'''

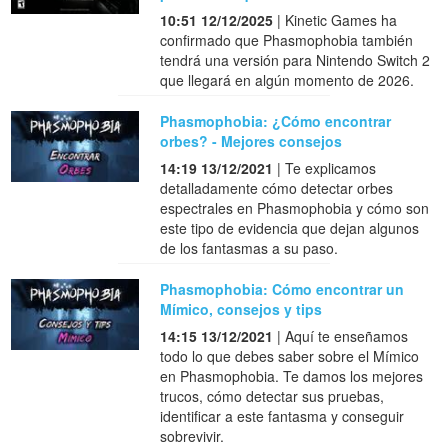
10:51 12/12/2025
| Kinetic Games ha
confirmado que Phasmophobia también
tendrá una versión para Nintendo Switch 2
que llegará en algún momento de 2026.
Phasmophobia: ¿Cómo encontrar
orbes? - Mejores consejos
14:19 13/12/2021
| Te explicamos
detalladamente cómo detectar orbes
espectrales en Phasmophobia y cómo son
este tipo de evidencia que dejan algunos
de los fantasmas a su paso.
Phasmophobia: Cómo encontrar un
Mímico, consejos y tips
14:15 13/12/2021
| Aquí te enseñamos
todo lo que debes saber sobre el Mímico
en Phasmophobia. Te damos los mejores
trucos, cómo detectar sus pruebas,
identificar a este fantasma y conseguir
sobrevivir.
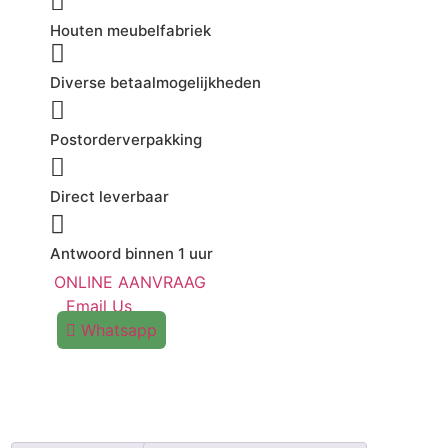
Houten meubelfabriek
Diverse betaalmogelijkheden
Postorderverpakking
Direct leverbaar
Antwoord binnen 1 uur
ONLINE AANVRAAG
Email Us
Whatsapp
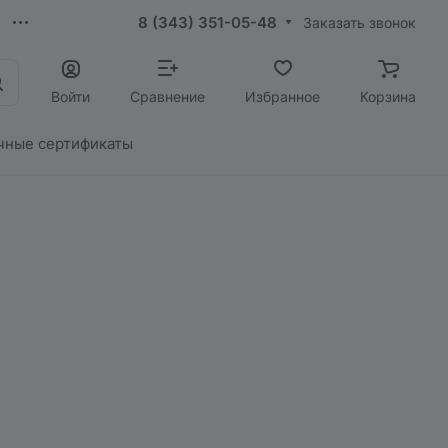
8 (343) 351-05-48
Заказать звонок
Войти
Сравнение
Избранное
Корзина
чные сертификаты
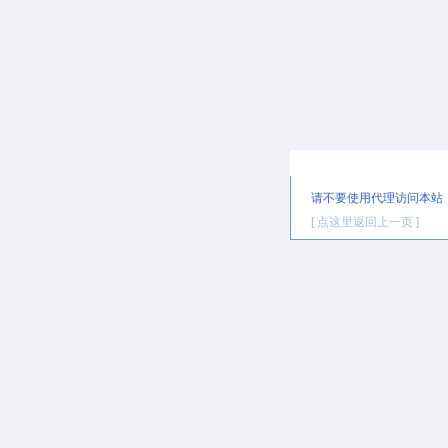
提示信息
请不要使用代理访问本站
[ 点这里返回上一页 ]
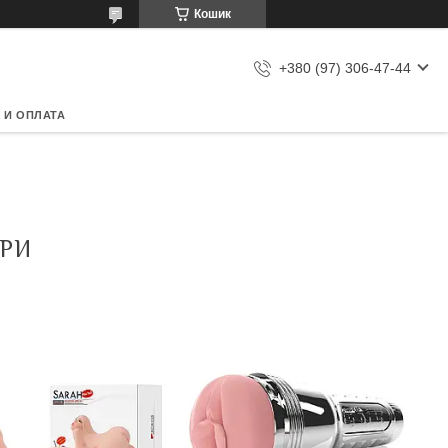
Кошик
+380 (97) 306-47-44
 И ОПЛАТА
РИ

'''

> Exercise objective: Turn the lines from the one containing "Houten meubelfabriek" through the end of the records into a Markdown table with the columns No. and Line text, numbering each row and skipping blank lines. Leave the pictures out of the table.

> Answer space:
| No. | Line text |
|---|---|
| 1 | Houten meubelfabriek |
| 2 | Diverse betaalmogelijkheden |
| 3 | Postorderverpakking |
| 4 | Direct leverbaar |
| 5 | Antwoord binnen 1 uur |
| 6 | ONLINE AANVRAAG |
| 7 | Email Us |
| 8 | Whatsapp |
| 9 | 8 (343) 351-05-48 |
| 10 | Заказать звонок |
| 11 | Войти |
| 12 | Сравнение |
| 13 | Избранное |
| 14 | Корзина |
| 15 | чные сертификаты |
| 16 | 提示信息 |
| 17 | 请不要使用代理访问本站 |
| 18 | [ 点这里返回上一页 ] |
| 19 | Кошик |
| 20 | +380 (97) 306-47-44 |
| 21 |  И ОПЛАТА |
| 22 | РИ |